> _CONSIGNE DÉTAILLÉE_:
Recopiez fidèlement le passage de l'article ci-dessous sur Semiha Xhani, en commençant par « - Seules 28,5 » et en allant jusqu'à « affaires de propriété. ».

+++ TEXTE CITÉ

Une chambre, sa seule maison
Une femme albanaise se bat pour faire valoir ses droits à la propriétéDate:
Une pièce de 20 mètres carrés et une fenêtre, voilà la seule maison que Semiha Xhani et son fils de huit ans ont toujours connue. Elle l’a construite avec son ancien mari au moment de leur mariage, à Paskuqan, une implantation informelle située à 5 kilomètres de Tirana, la capitale de l’Albanie.
Depuis son divorce il y a six ans, Semiha Xhani vit dans une insécurité financière permanente, s’efforçant de trouver des emplois suffisamment bien rémunérés pour pouvoir élever son fils seule. Les choses ont commencé à empirer il y a deux ans lorsque son beau-père a déclaré la maison sous son propre nom, à son insu, et a cherché à la faire expulser.
Faits rapides sur le statut des femmes en Albanie
- Près de 60 pour cent des femmes âgées de 15 à 49 ans en Albanie ont subi des violences domestiques.
- L’écart salarial entre les sexes en Albanie : Le salaire moyen des femmes est inférieur de presque 18 pour cent à celui des hommes dans les zones urbaines et doublement inférieur dans les zones rurales.
- Plus de 54 pour cent des femmes en Albanie travaillent dans l’agriculture, 87 pour cent d’entre elles sont des travailleuses non rémunérées dans l’exploitation agricole familiale.
- Seules 28,5 pour cent des entreprises en Albanie appartiennent à des femmes, et seuls 27,9 pour cent des membres des conseils d’administration sont des femmes.
- En janvier 2017, seuls 23 pour cent des parlementaires étaient des femmes, et sur 20 ministres du gouvernement, 8 étaient des femmes.
Découvrez-en davantage sur les actions d’ONU Femmes en Albanie>
« J’ai eu peur et j’ai immédiatement appelé Iris pour lui demander son aide. Si elle n’avait pas été là, mon fils et moi-même serions à la rue aujourd’hui », avoue-t-elle. Iris Aliaj est une avocate qui travaille au Center for Legal Civic Initiatives (CLCI), une organisation partenaire d’ONU Femmes qui offre aux femmes des services gratuits d’aide juridique et de représentation en justice dans les affaires de propriété.

++++++
+++ DONNÉES FOURNIES

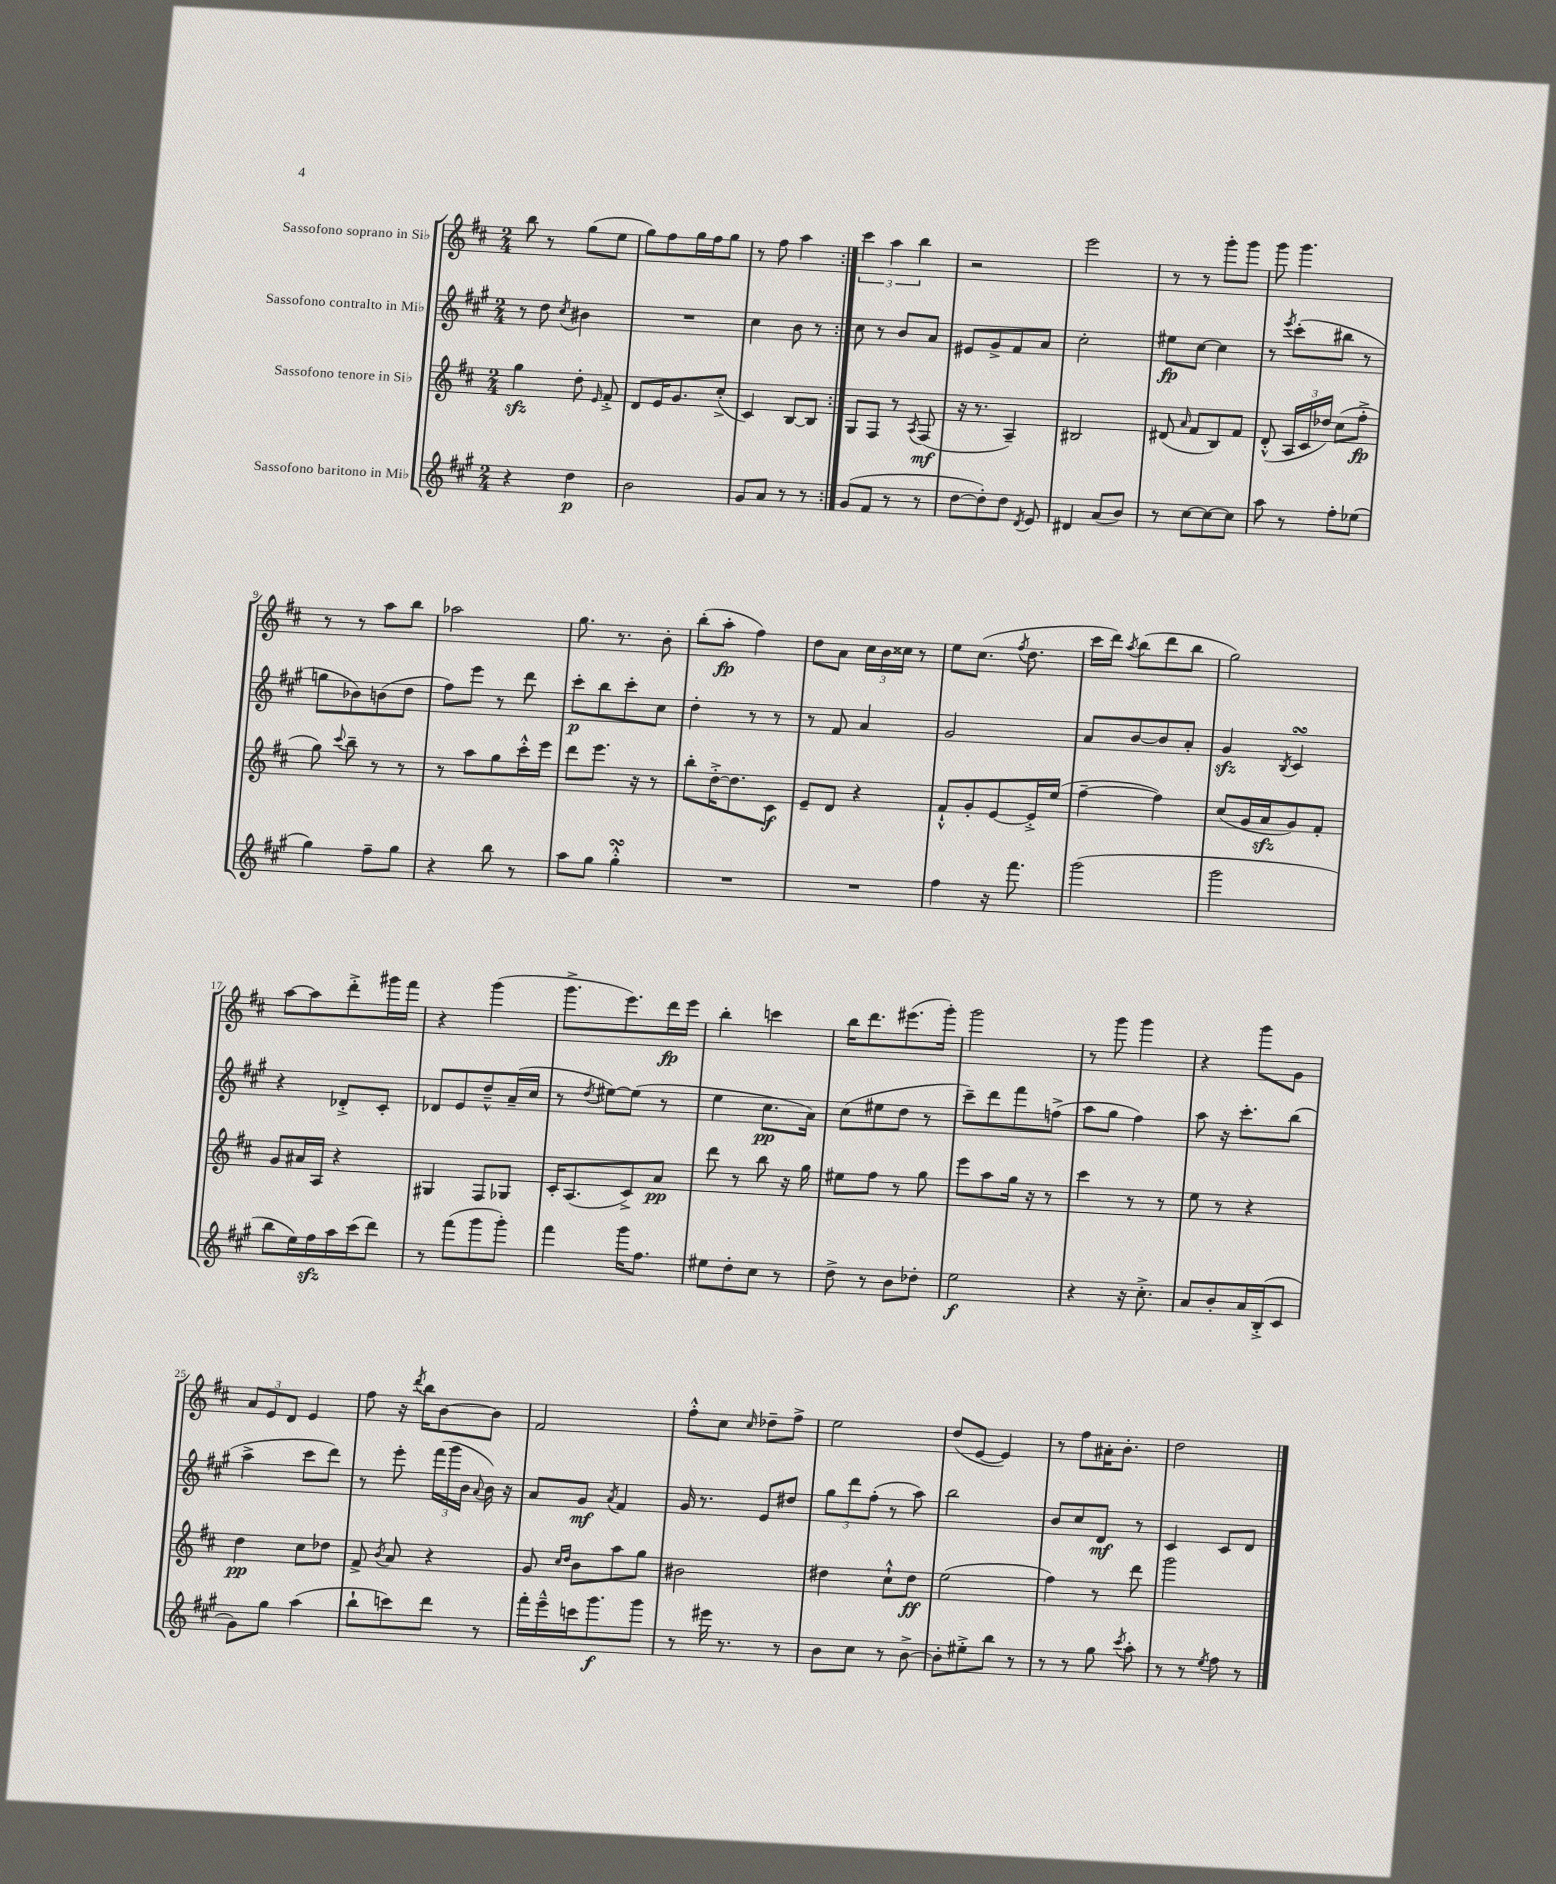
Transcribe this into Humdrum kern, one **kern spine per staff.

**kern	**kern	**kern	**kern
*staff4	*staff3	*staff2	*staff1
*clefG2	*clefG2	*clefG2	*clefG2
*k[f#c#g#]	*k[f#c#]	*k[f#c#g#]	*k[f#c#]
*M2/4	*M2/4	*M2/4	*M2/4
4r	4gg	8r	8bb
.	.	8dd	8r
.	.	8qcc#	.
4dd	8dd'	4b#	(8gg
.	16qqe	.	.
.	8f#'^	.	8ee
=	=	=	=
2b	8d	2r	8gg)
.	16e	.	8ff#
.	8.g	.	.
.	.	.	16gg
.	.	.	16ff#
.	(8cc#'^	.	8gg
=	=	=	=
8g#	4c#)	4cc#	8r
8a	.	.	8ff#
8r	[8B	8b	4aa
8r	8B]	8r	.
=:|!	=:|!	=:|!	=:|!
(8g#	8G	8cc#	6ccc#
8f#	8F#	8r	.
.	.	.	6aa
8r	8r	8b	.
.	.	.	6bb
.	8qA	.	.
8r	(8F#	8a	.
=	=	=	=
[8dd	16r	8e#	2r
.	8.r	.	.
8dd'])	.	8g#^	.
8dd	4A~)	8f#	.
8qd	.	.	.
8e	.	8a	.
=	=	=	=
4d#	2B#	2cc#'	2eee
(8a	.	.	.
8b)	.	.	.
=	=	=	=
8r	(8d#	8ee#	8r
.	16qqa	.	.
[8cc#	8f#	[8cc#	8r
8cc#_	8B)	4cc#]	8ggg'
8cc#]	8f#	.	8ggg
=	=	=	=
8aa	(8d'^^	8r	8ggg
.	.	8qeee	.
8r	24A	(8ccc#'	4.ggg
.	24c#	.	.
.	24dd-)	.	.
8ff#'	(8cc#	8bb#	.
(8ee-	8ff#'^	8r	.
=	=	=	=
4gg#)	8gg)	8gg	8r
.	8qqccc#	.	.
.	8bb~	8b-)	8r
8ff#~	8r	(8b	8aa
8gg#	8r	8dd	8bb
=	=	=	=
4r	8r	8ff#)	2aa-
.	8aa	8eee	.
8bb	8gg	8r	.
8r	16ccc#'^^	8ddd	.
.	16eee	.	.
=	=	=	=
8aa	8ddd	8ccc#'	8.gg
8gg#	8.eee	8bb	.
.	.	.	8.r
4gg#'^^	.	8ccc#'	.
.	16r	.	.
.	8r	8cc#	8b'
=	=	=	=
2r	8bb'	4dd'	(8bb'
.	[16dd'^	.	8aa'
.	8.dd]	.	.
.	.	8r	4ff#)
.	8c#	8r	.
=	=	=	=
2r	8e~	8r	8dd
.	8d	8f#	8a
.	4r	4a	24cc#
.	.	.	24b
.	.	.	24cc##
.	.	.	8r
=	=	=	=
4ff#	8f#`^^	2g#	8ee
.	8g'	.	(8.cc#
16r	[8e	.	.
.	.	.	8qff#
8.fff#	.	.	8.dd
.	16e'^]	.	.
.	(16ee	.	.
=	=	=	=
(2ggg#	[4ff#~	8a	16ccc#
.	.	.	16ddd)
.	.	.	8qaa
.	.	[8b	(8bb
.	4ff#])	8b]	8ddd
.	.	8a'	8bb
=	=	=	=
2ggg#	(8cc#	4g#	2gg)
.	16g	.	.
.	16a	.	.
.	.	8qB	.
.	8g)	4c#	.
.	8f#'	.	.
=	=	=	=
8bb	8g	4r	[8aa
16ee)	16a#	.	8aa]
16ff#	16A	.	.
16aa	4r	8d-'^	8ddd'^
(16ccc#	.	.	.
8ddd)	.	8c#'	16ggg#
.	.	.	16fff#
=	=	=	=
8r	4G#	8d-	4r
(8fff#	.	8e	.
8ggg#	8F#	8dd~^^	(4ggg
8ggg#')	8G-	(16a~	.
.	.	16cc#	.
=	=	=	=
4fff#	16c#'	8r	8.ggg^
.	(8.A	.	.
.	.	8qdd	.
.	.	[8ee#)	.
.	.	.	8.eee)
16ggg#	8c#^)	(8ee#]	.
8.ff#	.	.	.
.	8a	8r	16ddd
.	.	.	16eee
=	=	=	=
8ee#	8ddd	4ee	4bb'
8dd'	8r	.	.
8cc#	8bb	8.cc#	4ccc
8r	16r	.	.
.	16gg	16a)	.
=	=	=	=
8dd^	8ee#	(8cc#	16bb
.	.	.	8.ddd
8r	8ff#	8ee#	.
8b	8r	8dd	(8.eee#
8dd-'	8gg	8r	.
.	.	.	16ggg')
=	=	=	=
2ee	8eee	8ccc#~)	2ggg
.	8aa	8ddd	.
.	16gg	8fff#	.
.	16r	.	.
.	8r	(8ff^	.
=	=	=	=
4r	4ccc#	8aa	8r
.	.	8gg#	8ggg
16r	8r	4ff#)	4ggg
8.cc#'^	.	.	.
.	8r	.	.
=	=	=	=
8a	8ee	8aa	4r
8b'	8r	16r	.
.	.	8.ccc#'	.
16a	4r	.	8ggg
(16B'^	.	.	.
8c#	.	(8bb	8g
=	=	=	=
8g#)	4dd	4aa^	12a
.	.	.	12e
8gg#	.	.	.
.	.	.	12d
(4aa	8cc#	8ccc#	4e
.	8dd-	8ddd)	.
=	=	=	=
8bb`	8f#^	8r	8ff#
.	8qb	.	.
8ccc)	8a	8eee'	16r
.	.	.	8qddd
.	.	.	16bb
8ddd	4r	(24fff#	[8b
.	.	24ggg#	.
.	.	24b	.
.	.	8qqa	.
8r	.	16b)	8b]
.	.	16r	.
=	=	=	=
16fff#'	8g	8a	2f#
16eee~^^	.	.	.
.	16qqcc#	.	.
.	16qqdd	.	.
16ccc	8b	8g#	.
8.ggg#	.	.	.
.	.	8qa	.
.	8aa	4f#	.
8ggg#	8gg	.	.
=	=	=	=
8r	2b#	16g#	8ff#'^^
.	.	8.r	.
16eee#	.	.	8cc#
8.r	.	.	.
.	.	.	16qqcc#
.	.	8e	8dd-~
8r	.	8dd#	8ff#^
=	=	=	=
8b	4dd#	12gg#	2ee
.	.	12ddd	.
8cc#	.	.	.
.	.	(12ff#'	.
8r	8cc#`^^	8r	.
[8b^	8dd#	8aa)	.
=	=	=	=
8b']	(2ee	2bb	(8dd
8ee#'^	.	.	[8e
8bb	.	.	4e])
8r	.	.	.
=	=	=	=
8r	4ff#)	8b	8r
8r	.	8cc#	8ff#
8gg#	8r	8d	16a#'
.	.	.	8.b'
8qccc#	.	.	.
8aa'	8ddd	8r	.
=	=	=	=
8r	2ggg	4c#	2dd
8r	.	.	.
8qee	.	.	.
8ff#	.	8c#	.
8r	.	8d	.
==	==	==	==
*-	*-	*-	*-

++++++

> _CORRIGÉ DE L'EXERCICE_:
- Seules 28,5 pour cent des entreprises en Albanie appartiennent à des femmes, et seuls 27,9 pour cent des membres des conseils d’administration sont des femmes.
- En janvier 2017, seuls 23 pour cent des parlementaires étaient des femmes, et sur 20 ministres du gouvernement, 8 étaient des femmes.
Découvrez-en davantage sur les actions d’ONU Femmes en Albanie>
« J’ai eu peur et j’ai immédiatement appelé Iris pour lui demander son aide. Si elle n’avait pas été là, mon fils et moi-même serions à la rue aujourd’hui », avoue-t-elle. Iris Aliaj est une avocate qui travaille au Center for Legal Civic Initiatives (CLCI), une organisation partenaire d’ONU Femmes qui offre aux femmes des services gratuits d’aide juridique et de représentation en justice dans les affaires de propriété.